Associate Professor, Obstetrics, Gynecology and Pathology
Director, Ovarian Cancer Research Center
University of Pennsylvania
Director, Gynecologic Research
Basser Research Center for BRCA
Ronny Drapkin, M.D., Ph.D. recently joined the Abramson Cancer Center at the University of Pennsylvania as Associate Professor of Obstetrics, Gynecology and Pathology and Director of Penn Medicine’s Ovarian Cancer Research Center. He also joined the Leadership Team of the Basser Research Center for BRCA as Director of Gynecological Research. He holds the Franklin Payne Chair in Gynecologic Oncology.

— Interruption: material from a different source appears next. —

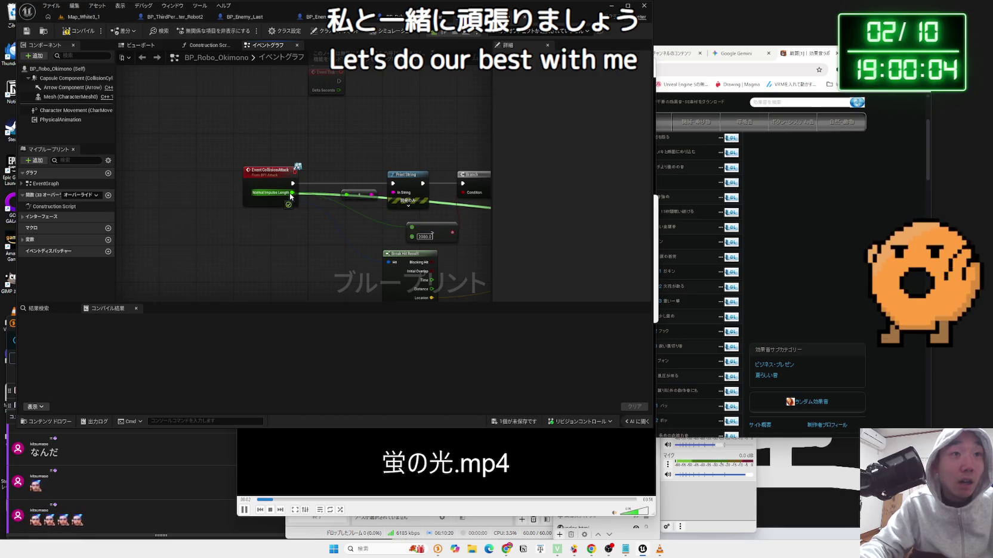
- Drag test wires toward the In Range and Select nodes, dismissing the suggestions without adding nodes
left_click_drag(460, 257, 234, 226)
key("Escape")
scroll(234, 226, "down", 4)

Dr. Drapkin has been awarded research grants from the National Institutes of Health, Department of Defense, and numerous foundations. His research activities focus on understanding the pathogenesis of gynecologic malignancies and integrating genomic findings into novel experimental model systems developed in his laboratory. The ultimate goal of his research is to translate important biological principles discovered in the laboratory into clinically useful diagnostic and therapeutic tools.
Dr. Drapkin has authored or co-authored more than 100 peer-reviewed research papers, review articles, and book chapters. He serves on multiple editorial boards, including Gynecologic Oncology and Clinical Cancer Research. He received a B.A. degree with High Honors in Biochemistry from Brandeis University and his M.D. and Ph.D. degrees from the Rutgers-Princeton joint MD-PhD program. After finishing his residency in Anatomic Pathology at the Brigham and Women’s Hospital, Dr. Drapkin completed a postdoctoral research fellowship in cancer biology at the Dana-Farber Cancer Institute. He then joined the faculty of Harvard Medical School and the Dana-Farber Cancer Institute until assuming his current position at UPenn.